> Available data:
__________

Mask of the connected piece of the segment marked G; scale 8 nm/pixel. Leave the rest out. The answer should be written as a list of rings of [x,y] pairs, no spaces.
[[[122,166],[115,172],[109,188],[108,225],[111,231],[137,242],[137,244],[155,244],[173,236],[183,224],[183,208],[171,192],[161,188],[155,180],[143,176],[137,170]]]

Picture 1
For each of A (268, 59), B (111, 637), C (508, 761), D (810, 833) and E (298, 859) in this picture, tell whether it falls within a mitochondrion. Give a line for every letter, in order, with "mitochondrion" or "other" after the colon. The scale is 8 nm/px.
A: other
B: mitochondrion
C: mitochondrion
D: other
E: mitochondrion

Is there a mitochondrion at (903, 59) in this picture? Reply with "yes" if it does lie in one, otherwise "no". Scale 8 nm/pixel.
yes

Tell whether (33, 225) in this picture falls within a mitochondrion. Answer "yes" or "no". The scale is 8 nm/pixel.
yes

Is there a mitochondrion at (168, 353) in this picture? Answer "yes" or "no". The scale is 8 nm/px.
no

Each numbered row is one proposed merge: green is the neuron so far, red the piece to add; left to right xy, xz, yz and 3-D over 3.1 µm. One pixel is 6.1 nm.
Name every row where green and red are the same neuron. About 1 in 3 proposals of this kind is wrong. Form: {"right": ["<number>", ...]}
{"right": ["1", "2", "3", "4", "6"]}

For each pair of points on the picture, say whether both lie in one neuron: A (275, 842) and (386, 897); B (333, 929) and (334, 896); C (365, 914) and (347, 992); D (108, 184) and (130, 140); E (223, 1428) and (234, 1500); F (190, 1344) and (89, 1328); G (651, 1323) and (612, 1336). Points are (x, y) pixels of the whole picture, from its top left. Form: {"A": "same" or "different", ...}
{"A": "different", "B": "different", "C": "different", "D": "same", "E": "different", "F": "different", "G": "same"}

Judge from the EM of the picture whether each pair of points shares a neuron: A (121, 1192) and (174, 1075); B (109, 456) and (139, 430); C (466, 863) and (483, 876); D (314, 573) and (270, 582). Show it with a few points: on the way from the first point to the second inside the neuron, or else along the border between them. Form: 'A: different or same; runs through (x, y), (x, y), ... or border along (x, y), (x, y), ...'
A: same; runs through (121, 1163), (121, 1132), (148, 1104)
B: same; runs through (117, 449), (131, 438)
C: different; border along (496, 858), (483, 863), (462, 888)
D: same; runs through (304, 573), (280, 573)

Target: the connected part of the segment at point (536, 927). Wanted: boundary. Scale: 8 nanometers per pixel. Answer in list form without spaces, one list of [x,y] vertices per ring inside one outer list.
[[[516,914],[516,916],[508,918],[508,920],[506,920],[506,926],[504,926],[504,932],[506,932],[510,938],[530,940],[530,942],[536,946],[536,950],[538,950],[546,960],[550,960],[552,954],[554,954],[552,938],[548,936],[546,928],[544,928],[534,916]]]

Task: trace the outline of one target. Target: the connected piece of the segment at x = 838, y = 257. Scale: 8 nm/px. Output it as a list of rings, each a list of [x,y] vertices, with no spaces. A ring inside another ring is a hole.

__________

> What you need to do:
Print only the lines from the one with "Target: the connected part" to the end of the records, both included.

> Reply to the task:
Target: the connected part of the segment at point (536, 927). Wanted: boundary. Scale: 8 nanometers per pixel. Answer in list form without spaces, one list of [x,y] vertices per ring inside one outer list.
[[[516,914],[516,916],[508,918],[508,920],[506,920],[506,926],[504,926],[504,932],[506,932],[510,938],[530,940],[530,942],[536,946],[536,950],[538,950],[546,960],[550,960],[552,954],[554,954],[552,938],[548,936],[546,928],[544,928],[534,916]]]

Task: trace the outline of one target. Target: the connected piece of the segment at x = 838, y = 257. Scale: 8 nm/px. Output it as a list of rings, each a list of [x,y] vertices, with no spaces. A ring inside another ring is a hole.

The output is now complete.